Missouri S&T researcher works to develop nanodiamond materials

Posted by in categories: biotech/medical, chemistry, military, nanotechnology, particle physics


When you think of diamonds, rings and anniversaries generally come to mind. But one day, the first thing that will come to mind may be bone surgery. By carefully designing modified diamonds at the nano-scale level, a Missouri University of Science and Technology researcher hopes to create multifunctional diamond-based materials for applications ranging from advanced composites to drug delivery platforms and biomedical imaging agents.

Dr.
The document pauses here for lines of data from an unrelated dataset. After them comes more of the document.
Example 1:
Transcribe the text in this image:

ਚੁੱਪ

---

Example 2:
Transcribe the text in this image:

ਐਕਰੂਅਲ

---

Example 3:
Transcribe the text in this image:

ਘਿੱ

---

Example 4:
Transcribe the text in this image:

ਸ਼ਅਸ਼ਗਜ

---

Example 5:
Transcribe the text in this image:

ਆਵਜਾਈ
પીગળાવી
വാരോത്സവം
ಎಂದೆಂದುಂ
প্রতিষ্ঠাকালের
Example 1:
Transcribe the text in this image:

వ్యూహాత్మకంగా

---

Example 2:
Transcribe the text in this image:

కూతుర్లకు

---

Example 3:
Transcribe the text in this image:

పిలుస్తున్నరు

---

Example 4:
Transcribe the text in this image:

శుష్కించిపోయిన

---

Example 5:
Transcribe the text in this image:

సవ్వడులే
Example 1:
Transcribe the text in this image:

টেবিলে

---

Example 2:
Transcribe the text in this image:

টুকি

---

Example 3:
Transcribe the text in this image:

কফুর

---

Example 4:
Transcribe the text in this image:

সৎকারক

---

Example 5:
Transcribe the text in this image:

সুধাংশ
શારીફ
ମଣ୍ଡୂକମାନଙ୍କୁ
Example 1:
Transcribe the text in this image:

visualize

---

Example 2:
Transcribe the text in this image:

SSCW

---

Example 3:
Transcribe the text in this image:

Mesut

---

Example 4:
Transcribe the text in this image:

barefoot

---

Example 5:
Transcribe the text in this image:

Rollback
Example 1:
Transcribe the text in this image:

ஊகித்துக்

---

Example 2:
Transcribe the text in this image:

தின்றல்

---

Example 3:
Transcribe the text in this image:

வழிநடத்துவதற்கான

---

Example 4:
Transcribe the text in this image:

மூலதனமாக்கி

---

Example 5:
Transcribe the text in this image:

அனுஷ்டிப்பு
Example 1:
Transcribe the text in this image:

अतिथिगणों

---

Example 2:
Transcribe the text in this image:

Vadym Mochalin, an associate professor of chemistry and materials science and engineering at Missouri S&T, is characterizing and modifying 5-nanometer nanodiamond particles produced from expired military grade explosives so that they can be developed to perform specific tasks. His current research studies their use as a filler in various types of composites.

Mochalin hopes to develop a way to uniformly incorporate the nanodiamonds and form strong chemical bonds between them to help design composite structures that can be used in medical applications, oil drilling bits, polishing and lubricating compositions, and even energy storage systems. Nanodiamonds are the ideal choice for such applications because they are mechanically strong, chemically stable and non-toxic. They can also form bonds with many other materials due to their tailorable surface chemistry.